Footloose – the 1984 movie starring Kevin Bacon about a disaffected teen who moves to a small town where dancing is outlawed and aims to change the law – occupies a curious place in the American conscious. Somewhat controversial upon its release due to its portrayal of teenage rebellion, violence, and depression, the movie was admittedly goofy at times, and only received lukewarm enthusiasm from critics. But despite this, the movie is lodged in our collective psyche. Everyone knows Footloose, and it’s hard not to smile when you hear its name mentioned.
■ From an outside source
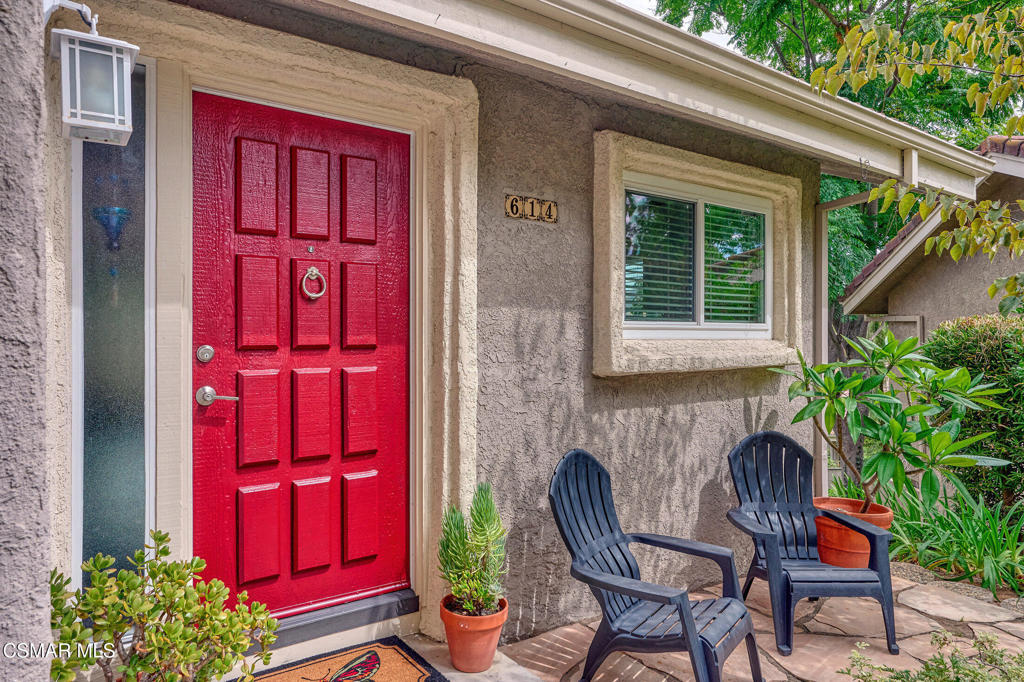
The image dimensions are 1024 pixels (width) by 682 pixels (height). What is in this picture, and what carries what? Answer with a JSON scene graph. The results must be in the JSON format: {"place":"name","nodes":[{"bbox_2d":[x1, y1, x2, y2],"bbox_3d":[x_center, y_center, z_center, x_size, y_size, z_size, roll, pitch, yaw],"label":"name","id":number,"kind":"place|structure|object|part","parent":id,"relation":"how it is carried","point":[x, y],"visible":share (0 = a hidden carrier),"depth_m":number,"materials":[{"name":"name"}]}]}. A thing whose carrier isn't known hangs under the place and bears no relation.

The musical adaptation of this film by the City of Fairfax Theatre Company, thankfully, realizes the mix of sarcasm and reverence that a 1980s icon brings, and has created a charming, loving performance that both longtime fans and new viewers will enjoy.
Director and choreographer Erich DiCenzo didn’t make it easy on himself. He works with a cast of nearly thirty, and there are a number of times that the entire ensemble is on the stage at once. That, in itself, isn’t necessarily unusual. What is unusual is how seamlessly the cast is choreographed, and how detailed their interactions are. DiCenzo and set designer Thomas Iodice do an inventive job with the stage space, and not a movement or character is wasted. Children fidget in church, girls wink at boys in restaurants, entire backstories are told in the background, and it lends a realism to the production that brings the fictional small town of Bomont to life.
That said, the enthusiasm of the cast, particularly in the large ensemble numbers, sometimes confuses singing with shouting, and there are times when the music and voices aren’t in perfect agreement. But that’s no fault of conductor and pianist Kirsten Boyd, who deftly, flawlessly guides her five-player band. You’ll leave impressed by their performance in general, and by Boyd’s direction in particular.
And those momentary concerns of volume don’t diminish the singing, which is otherwise solid across the board. Jamie Goodson (Ariel Moore) is a standout, and when she belts out “Holding Out for a Hero,” you can feel excitement buzzing through the audience. And Goodson isn’t the only one. Amy Griffin, in the role of Vi Moore (the wife of repressive reverend Shaw Moore), has heartbreaking reach. “Learning to be Silent,” the song they sing with Ellen Price (who provides a wonderful portrayal of Ethel McCormack), is worth the cost of admission alone.
The show, of course, needs to be carried by its lead, Ren McCormack, played by Peter Moses. Happily, the humor and mischief with which he approaches the role gives the stage version a deeper humor and humanity than the movie ever reached. He’s helped by Alexander Le Floch (Willard), his sidekick who provides endearing comic relief throughout. Which isn’t to say that this production is entirely lighthearted. The adaptation by Dean Pitchford and Walter Bobbie refuses to shy away from the controversy the film courted. Violence and domestic abuse are dealt with somberly and, fortunately, the cast has the skill to slip into different emotions without shortchanging anything of consequence.
The script is lively, the dances fun, and the enthusiasm in the singing and music will grab you. See Footloose. You’ll leave happy, and determined to see more of CFTC’s work in the future.